Note: While accessing CLDF data using standard data analysis tools as shown here is easy, this approach should be combined with consultation of the JSON metadata supplied with a CLDF dataset, to verify assumptions regarding syntax (e.g. the CSV dialect) and semantics (e.g. the mapping of column names to CLDF properties) of the data files. Such issues can be circumvented by loading the CLDF data into a SQLite database using pycldf's cldf createdb
command and then accessing the data as shown below
-
simple_access_to_values.R (or its notebook version) illustrates a very basic analysis on the basis of the WALS CLDF dump.
-
wals_ids_comparison.R (or its notebook version) illustrates, in a more involved fashion, how to filter and analyse different CLDF dumps together (WALS and IDS, in this case).
-
typology_visualisation.R, a more involved example, outlining how to access, merge, filter, and post-process data for visualisation purposes.

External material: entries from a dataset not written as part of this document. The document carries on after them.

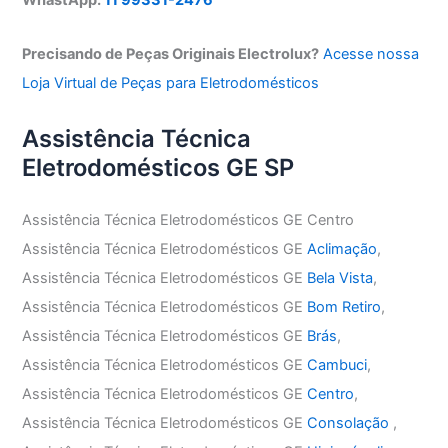
Precisando de Peças Originais Electrolux?
Acesse nossa
Loja Virtual de Peças para Eletrodomésticos
Assistência Técnica
Eletrodomésticos GE SP
Assistência Técnica Eletrodomésticos GE Centro
Assistência Técnica Eletrodomésticos GE
Aclimação
,
Assistência Técnica Eletrodomésticos GE
Bela Vista
,
Assistência Técnica Eletrodomésticos GE
Bom Retiro
,
Assistência Técnica Eletrodomésticos GE
Brás
,
Assistência Técnica Eletrodomésticos GE
Cambuci
,
Assistência Técnica Eletrodomésticos GE
Centro
,
Assistência Técnica Eletrodomésticos GE
Consolação
,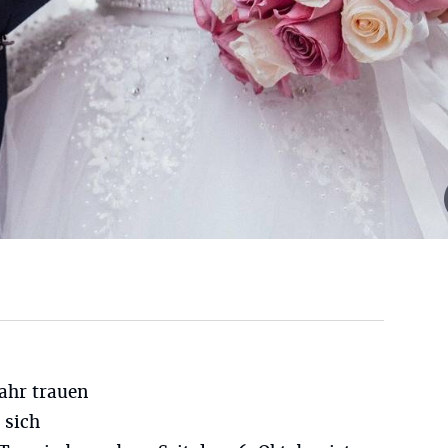
Jahr trauen
 sich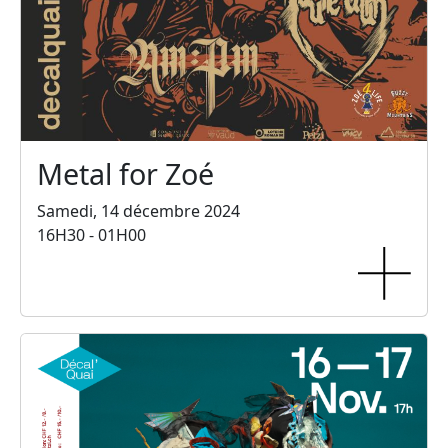
Metal for Zoé
Samedi, 14 décembre 2024
16H30 - 01H00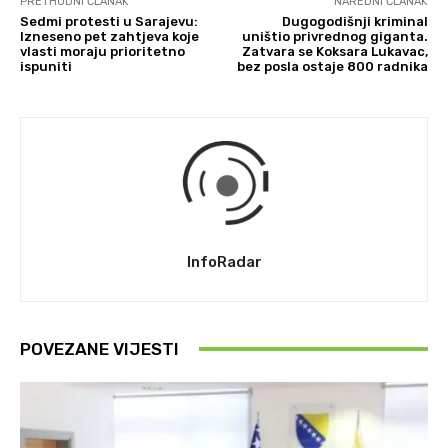
PRETHODNI ČLANAK
NAREDNI ČLANAK
Sedmi protesti u Sarajevu:
Dugogodišnji kriminal
Izneseno pet zahtjeva koje
uništio privrednog giganta.
vlasti moraju prioritetno
Zatvara se Koksara Lukavac,
ispuniti
bez posla ostaje 800 radnika
InfoRadar
POVEZANE VIJESTI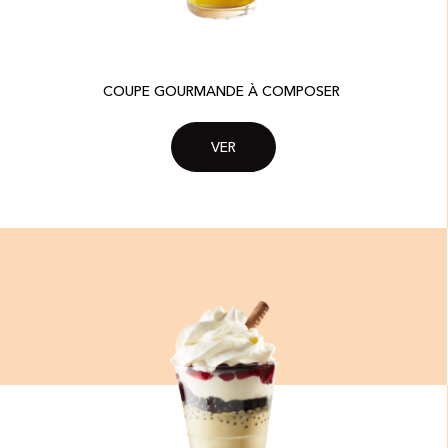
COUPE GOURMANDE À COMPOSER ​
VER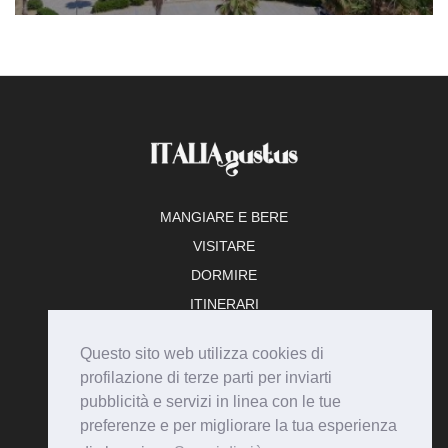
MANGIARE E BERE
VISITARE
DORMIRE
ITINERARI
TEMPO LIBERO
Questo sito web utilizza cookies di
ADERISCI
profilazione di terze parti per inviarti
pubblicità e servizi in linea con le tue
preferenze e per migliorare la tua esperienza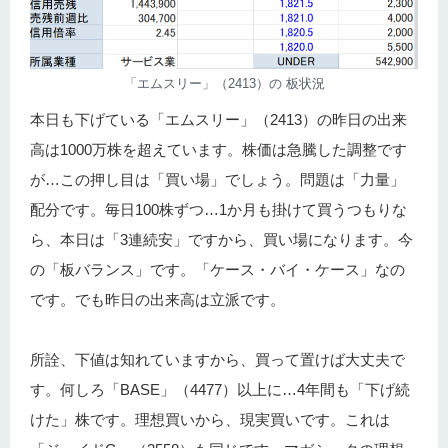
「エムスリー」（2413）の 板状況
本日も下げている「エムスリー」（2413）の昨日の出来
高は1000万株を超えています。株価は急騰した調整です
が…この押し目は「買い場」でしょう。問題は「力量」
配分です。毎日100株ずつ…1か月も掛けて買うつもりな
ら、本日は「3連続安」ですから、買い場になります。今
の「板バランス」です。「ケース・バイ・ケース」なの
です。でも昨日の出来高は立派です。
所詮、下値は知れていますから、買って置けば大丈夫で
す。何しろ「BASE」（4477）以上に…4年間も「下げ続
けた」株です。理想買いから、現実買いです。これは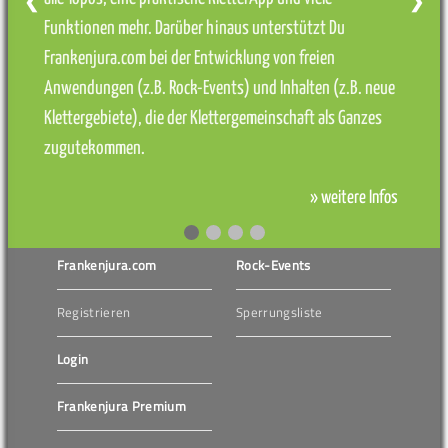
❮
❯
Funktionen mehr. Darüber hinaus unterstützt Du
Frankenjura.com bei der Entwicklung von freien
Anwendungen (z.B. Rock-Events) und Inhalten (z.B. neue
Klettergebiete), die der Klettergemeinschaft als Ganzes
zugutekommen.
» weitere Infos
Frankenjura.com
Rock-Events
Registrieren
Sperrungsliste
Login
Frankenjura Premium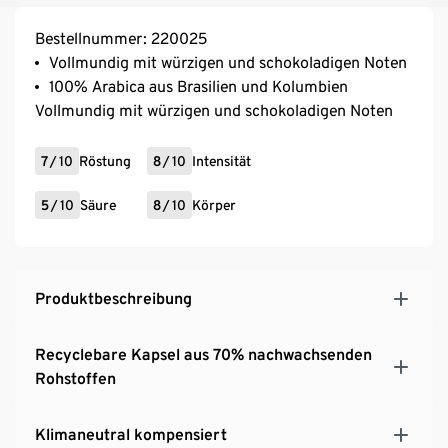
Bestellnummer: 220025
Vollmundig mit würzigen und schokoladigen Noten
100% Arabica aus Brasilien und Kolumbien
Vollmundig mit würzigen und schokoladigen Noten
7
/
10
Röstung
8
/
10
Intensität
5
/
10
Säure
8
/
10
Körper
Produktbeschreibung
Recyclebare Kapsel aus 70% nachwachsenden
Rohstoffen
Klimaneutral kompensiert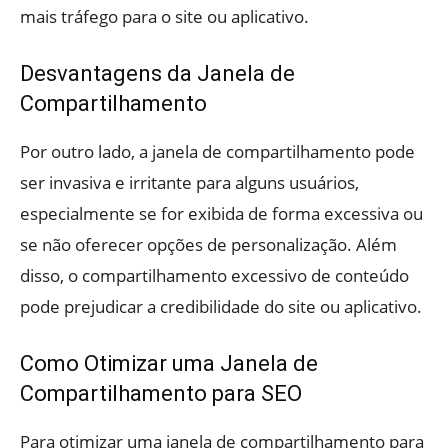
mais tráfego para o site ou aplicativo.
Desvantagens da Janela de
Compartilhamento
Por outro lado, a janela de compartilhamento pode
ser invasiva e irritante para alguns usuários,
especialmente se for exibida de forma excessiva ou
se não oferecer opções de personalização. Além
disso, o compartilhamento excessivo de conteúdo
pode prejudicar a credibilidade do site ou aplicativo.
Como Otimizar uma Janela de
Compartilhamento para SEO
Para otimizar uma janela de compartilhamento para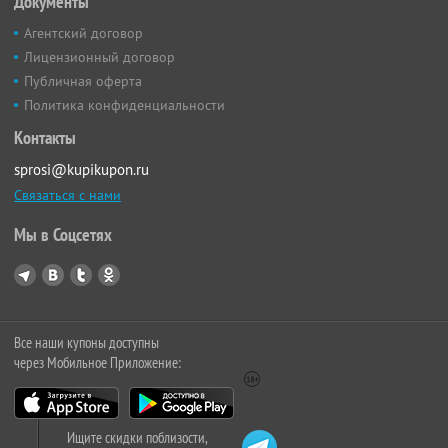
Документы
Агентский договор
Лицензионный договор
Публичная оферта
Политика конфиденциальности
Контакты
sprosi@kupikupon.ru
Связаться с нами
Мы в Соцсетях
Все наши купоны доступны
через Мобильное Приложение:
Ищите скидки поблизости,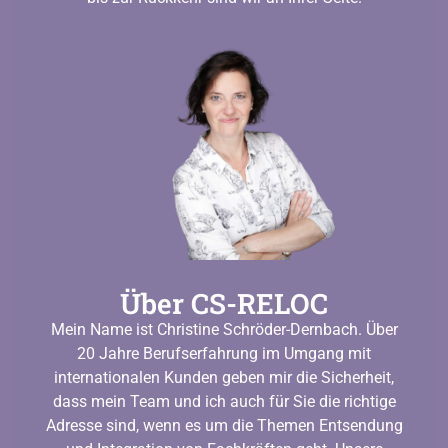
Über CS-RELOC
Mein Name ist Christine Schröder-Dernbach. Über
20 Jahre Berufserfahrung im Umgang mit
internationalen Kunden geben mir die Sicherheit,
dass mein Team und ich auch für Sie die richtige
Adresse sind, wenn es um die Themen Entsendung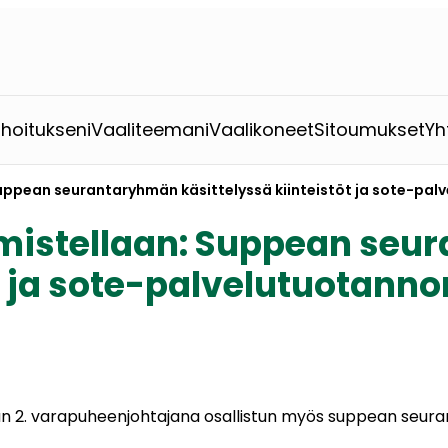
ahoitukseni
Vaaliteemani
Vaalikoneet
Sitoumukset
Yh
Suppean seurantaryhmän käsittelyssä kiinteistöt ja sote-pal
lmistellaan: Suppean se
öt ja sote-palvelutuotann
än 2. varapuheenjohtajana osallistun myös suppean seur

See also the associated helper file with all the functions that are being used in the example. This is based on coded provided by @bambooforest, here.
As an example, we'll poke around in the Glottolog CLDF data. Let's download release v4.6:
$ curl -LO https://github.com/glottolog/glottolog-cldf/archive/refs/tags/v4.6.zip
% Total % Received % Xferd Average Speed Time Time Time Current
Dload Upload Total Spent Left Speed
0 0 0 0 0 0 0 0 --:--:-- --:--:-- --:--:-- 0
100 7622k 0 7622k 0 0 262k 0 --:--:-- 0:00:28 --:--:-- 255k
$ unzip v4.6.zip
Archive: v4.6.zip
c8eefe82b4c87f3c566a8e5181bacf714661e18e
creating: glottolog-cldf-4.6/
...
Now we need to install pycldf and load the CLDF into SQLite:
$ pip install pycldf
$ cldf createdb glottolog-cldf-4.6/cldf/cldf-metadata.json glottolog.sqlite
INFO <cldf:v1.0:StructureDataset at glottolog-cldf-4.6/cldf> loaded in glottolog.sqlite
Let's connect to the database via RSQLite:
> library(RSQLite)
> conn <- dbConnect(RSQLite::SQLite(), "glottolog.sqlite")
> dbListTables(conn)
[1] "CodeTable" "LanguageTable" "ParameterTable"
[4] "SourceTable" "ValueTable" "ValueTable_SourceTable"
The database schema (in particular table and column names) follows the rules described here.
Now we can let dplyr loose on the data:
> library(dplyr)
> languages <- tbl(conn, "languagetable")
> values <- tbl(conn, "valuetable")
> aes <- values %>% filter(cldf_parameterReference == "aes")
> inner_join(aes, languages, by=c("cldf_languageReference" = "cldf_id")) %>% group_by(cldf_codeReference) %>% summarise(langs = count(cldf_languageReference))
# Source: lazy query [?? x 2]
# Database: sqlite 3.38.5
# [glottolog.sqlite]
cldf_codeReference langs
<chr> <int>
1 aes-extinct 1250
2 aes-moribund 414
3 aes-nearly_extinct 351
4 aes-not_endangered 2956
5 aes-shifting 1837
6 aes-threatened 1537